Assignment:
Report all lines below with the word "under".
--- --- ---
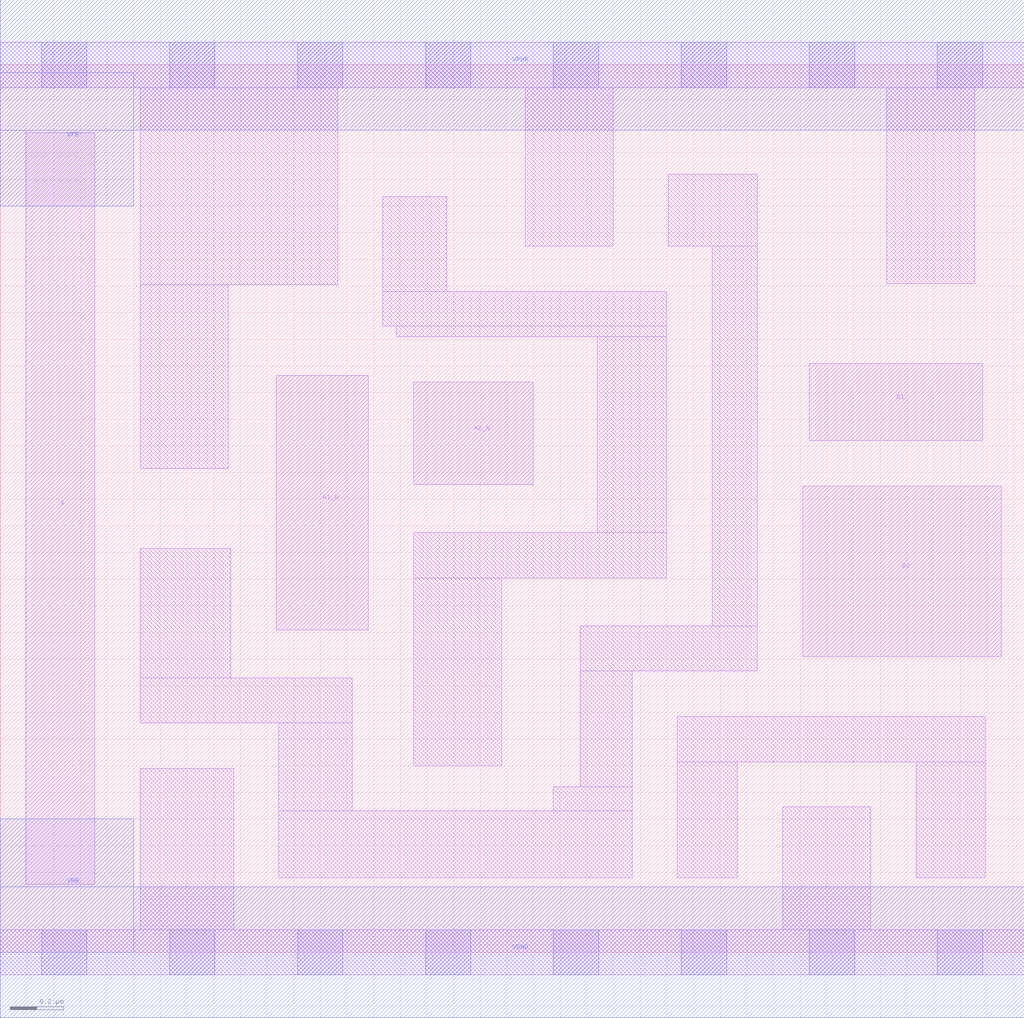
<source format=lef>
# Copyright 2020 The SkyWater PDK Authors
#
# Licensed under the Apache License, Version 2.0 (the "License");
# you may not use this file except in compliance with the License.
# You may obtain a copy of the License at
#
#     https://www.apache.org/licenses/LICENSE-2.0
#
# Unless required by applicable law or agreed to in writing, software
# distributed under the License is distributed on an "AS IS" BASIS,
# WITHOUT WARRANTIES OR CONDITIONS OF ANY KIND, either express or implied.
# See the License for the specific language governing permissions and
# limitations under the License.
#
# SPDX-License-Identifier: Apache-2.0

VERSION 5.5 ;
NAMESCASESENSITIVE ON ;
BUSBITCHARS "[]" ;
DIVIDERCHAR "/" ;
MACRO sky130_fd_sc_lp__o2bb2a_1
  CLASS CORE ;
  SOURCE USER ;
  ORIGIN  0.000000  0.000000 ;
  SIZE  3.840000 BY  3.330000 ;
  SYMMETRY X Y R90 ;
  SITE unit ;
  PIN A1_N
    ANTENNAGATEAREA  0.126000 ;
    DIRECTION INPUT ;
    USE SIGNAL ;
    PORT
      LAYER li1 ;
        RECT 1.035000 1.210000 1.380000 2.165000 ;
    END
  END A1_N
  PIN A2_N
    ANTENNAGATEAREA  0.126000 ;
    DIRECTION INPUT ;
    USE SIGNAL ;
    PORT
      LAYER li1 ;
        RECT 1.550000 1.755000 2.000000 2.140000 ;
    END
  END A2_N
  PIN B1
    ANTENNAGATEAREA  0.126000 ;
    DIRECTION INPUT ;
    USE SIGNAL ;
    PORT
      LAYER li1 ;
        RECT 3.035000 1.920000 3.685000 2.210000 ;
    END
  END B1
  PIN B2
    ANTENNAGATEAREA  0.126000 ;
    DIRECTION INPUT ;
    USE SIGNAL ;
    PORT
      LAYER li1 ;
        RECT 3.010000 1.110000 3.755000 1.750000 ;
    END
  END B2
  PIN X
    ANTENNADIFFAREA  0.556500 ;
    DIRECTION OUTPUT ;
    USE SIGNAL ;
    PORT
      LAYER li1 ;
        RECT 0.095000 0.255000 0.355000 3.075000 ;
    END
  END X
  PIN VGND
    DIRECTION INOUT ;
    USE GROUND ;
    PORT
      LAYER met1 ;
        RECT 0.000000 -0.245000 3.840000 0.245000 ;
    END
  END VGND
  PIN VNB
    DIRECTION INOUT ;
    USE GROUND ;
    PORT
      LAYER met1 ;
        RECT 0.000000 0.000000 0.500000 0.500000 ;
    END
  END VNB
  PIN VPB
    DIRECTION INOUT ;
    USE POWER ;
    PORT
      LAYER met1 ;
        RECT 0.000000 2.800000 0.500000 3.300000 ;
    END
  END VPB
  PIN VPWR
    DIRECTION INOUT ;
    USE POWER ;
    PORT
      LAYER met1 ;
        RECT 0.000000 3.085000 3.840000 3.575000 ;
    END
  END VPWR
  OBS
    LAYER li1 ;
      RECT 0.000000 -0.085000 3.840000 0.085000 ;
      RECT 0.000000  3.245000 3.840000 3.415000 ;
      RECT 0.525000  0.085000 0.875000 0.690000 ;
      RECT 0.525000  0.860000 1.320000 1.030000 ;
      RECT 0.525000  1.030000 0.865000 1.515000 ;
      RECT 0.525000  1.815000 0.855000 2.505000 ;
      RECT 0.525000  2.505000 1.265000 3.245000 ;
      RECT 1.045000  0.280000 2.370000 0.530000 ;
      RECT 1.045000  0.530000 1.320000 0.860000 ;
      RECT 1.435000  2.350000 2.500000 2.480000 ;
      RECT 1.435000  2.480000 1.675000 2.835000 ;
      RECT 1.485000  2.310000 2.500000 2.350000 ;
      RECT 1.550000  0.700000 1.880000 1.405000 ;
      RECT 1.550000  1.405000 2.500000 1.575000 ;
      RECT 1.970000  2.650000 2.300000 3.245000 ;
      RECT 2.075000  0.530000 2.370000 0.620000 ;
      RECT 2.175000  0.620000 2.370000 1.055000 ;
      RECT 2.175000  1.055000 2.840000 1.225000 ;
      RECT 2.240000  1.575000 2.500000 2.310000 ;
      RECT 2.505000  2.650000 2.840000 2.920000 ;
      RECT 2.540000  0.280000 2.765000 0.715000 ;
      RECT 2.540000  0.715000 3.695000 0.885000 ;
      RECT 2.670000  1.225000 2.840000 2.650000 ;
      RECT 2.935000  0.085000 3.265000 0.545000 ;
      RECT 3.325000  2.510000 3.655000 3.245000 ;
      RECT 3.435000  0.280000 3.695000 0.715000 ;
    LAYER mcon ;
      RECT 0.155000 -0.085000 0.325000 0.085000 ;
      RECT 0.155000  3.245000 0.325000 3.415000 ;
      RECT 0.635000 -0.085000 0.805000 0.085000 ;
      RECT 0.635000  3.245000 0.805000 3.415000 ;
      RECT 1.115000 -0.085000 1.285000 0.085000 ;
      RECT 1.115000  3.245000 1.285000 3.415000 ;
      RECT 1.595000 -0.085000 1.765000 0.085000 ;
      RECT 1.595000  3.245000 1.765000 3.415000 ;
      RECT 2.075000 -0.085000 2.245000 0.085000 ;
      RECT 2.075000  3.245000 2.245000 3.415000 ;
      RECT 2.555000 -0.085000 2.725000 0.085000 ;
      RECT 2.555000  3.245000 2.725000 3.415000 ;
      RECT 3.035000 -0.085000 3.205000 0.085000 ;
      RECT 3.035000  3.245000 3.205000 3.415000 ;
      RECT 3.515000 -0.085000 3.685000 0.085000 ;
      RECT 3.515000  3.245000 3.685000 3.415000 ;
  END
END sky130_fd_sc_lp__o2bb2a_1
END LIBRARY

</source>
--- --- ---
Reply:
# Licensed under the Apache License, Version 2.0 (the "License");
# distributed under the License is distributed on an "AS IS" BASIS,
# limitations under the License.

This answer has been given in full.